In two new papers, Rice University researchers report using ultracentrifugation (UCF) to create highly purified samples of carbon nanotube species.
One team, led by Rice Professor Junichiro Kono and graduate students Erik Haroz and William Rice, has made a small but significant step toward the dream of an efficient nationwide electrical grid that depends on highly conductive quantum nanowire.
The other, led by Rice Professor Bruce Weisman and graduate student Saunab Ghosh, employed UCF to prepare structurally sorted batches of semiconducting nanotubes that could find critical uses in medicine and electronics.
UCF is what it sounds like: a super-fast version of the centrifuge process medical lab technicians use to separate blood cells from plasma.
The process involves suspending mixtures of single-walled carbon nanotubes in combinations of liquids of different densities. When spun by a centrifuge at up to 250,000 g that's 250,000 times the force of gravity the nanotubes migrate to the liquids that match their own particular densities. After several hours in the centrifuge, the test tube becomes a colorful parfait with layers of purified nanotubes. Each species has its own electronic and optical characteristics, all of which are useful in various ways.
Weisman's lab reported its results in today's online edition of Nature Nanotechnology. Weisman is a professor of chemistry at Rice.
Kono's lab reported its results recently in the online edition of ACS Nano. Kono is a professor in electrical and computer engineering and professor of physics and astronomy.
The lack of pure batches of nanotubes species "has been a real hindrance in the field for nearly 20 years," Weisman said. While the UCF technique is not new, Ghosh found careful fine-tuning of the gradient structure let him sort at least 10 of the numerous species of nanotubes contained in a single sample produced by the Rice-created HiPco process.
Basic research is a big early winner, "because when you can get pure samples of nanotubes, you can learn so much more about them," Weisman said. "Secondly, some electronic applications become much simpler because the tube type determines the nanotube's band gap, a crucial electronic property." Biomedical applications may benefit by exploiting the optical properties of specific types of nanotubes.

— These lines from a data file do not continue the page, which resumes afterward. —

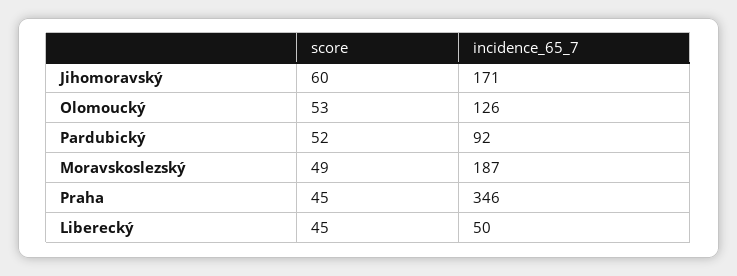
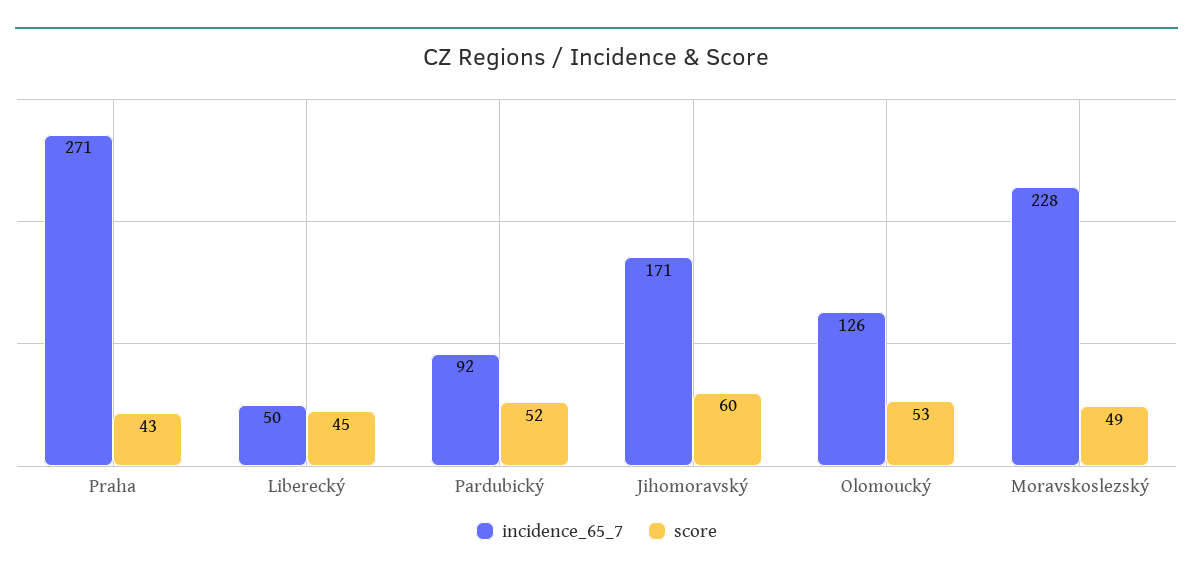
  {
    "score": {
      "Jihomoravský": 60,
      "Olomoucký": 53,
      "Pardubický": 52,
      "Moravskoslezský": 49,
-     "Praha": 45,
+     "Praha": 43,
      "Liberecký": 45
    },
    "incidence_65_7": {
      "Jihomoravský": 171,
      "Olomoucký": 126,
      "Pardubický": 92,
-     "Moravskoslezský": 187,
+     "Moravskoslezský": 228,
-     "Praha": 346,
+     "Praha": 271,
      "Liberecký": 50
    }
  }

In the Kono lab, metallic nanotubes rose to the top of the spinning vial while nearly all of the semiconducting nanotubes sank to the bottom. What surprised lead researchers Haroz and Rice was that nearly all of the metallic tubes were armchair SWNTs, the most desirable species for the manufacture of quantum nanowire. Zigzag and near-zigzag species, also considered metallic, would also sink out.
Armchair nanotubes are so-called because of their "U"-shaped end segments. Theoretically, armchairs are the most conductive nanotubes, letting electrons charge down the middle with nothing to slow them.
The composition of the gradient solution made a difference in the quality of the samples, Haroz said. "One of the surfactants we're using, sodium cholate, has a molecular structure that's similar to a nanotube -- basically hexagons put together," he said. "We think there's a match between the sodium cholate and the structure of nanotubes, and it binds just a little bit better to an armchair than it does to zigzags."
Hurdles remain in the path to quantum armchair nanowires that nanotechnology pioneer and Nobel laureate Richard Smalley, Haroz' first mentor at Rice who died in 2005, felt would be a panacea for many of the world's problems. Fix the distribution of energy and solutions to other challenges clean water, food, environmental woes will fall into place, he believed.
"Step 1 of the armchair quantum nanowire project is, 'Can we get armchairs?' We've done that," said Haroz. "Now let's make macroscopic structures -- not necessarily long cables, but small structures -- to test their conductivity."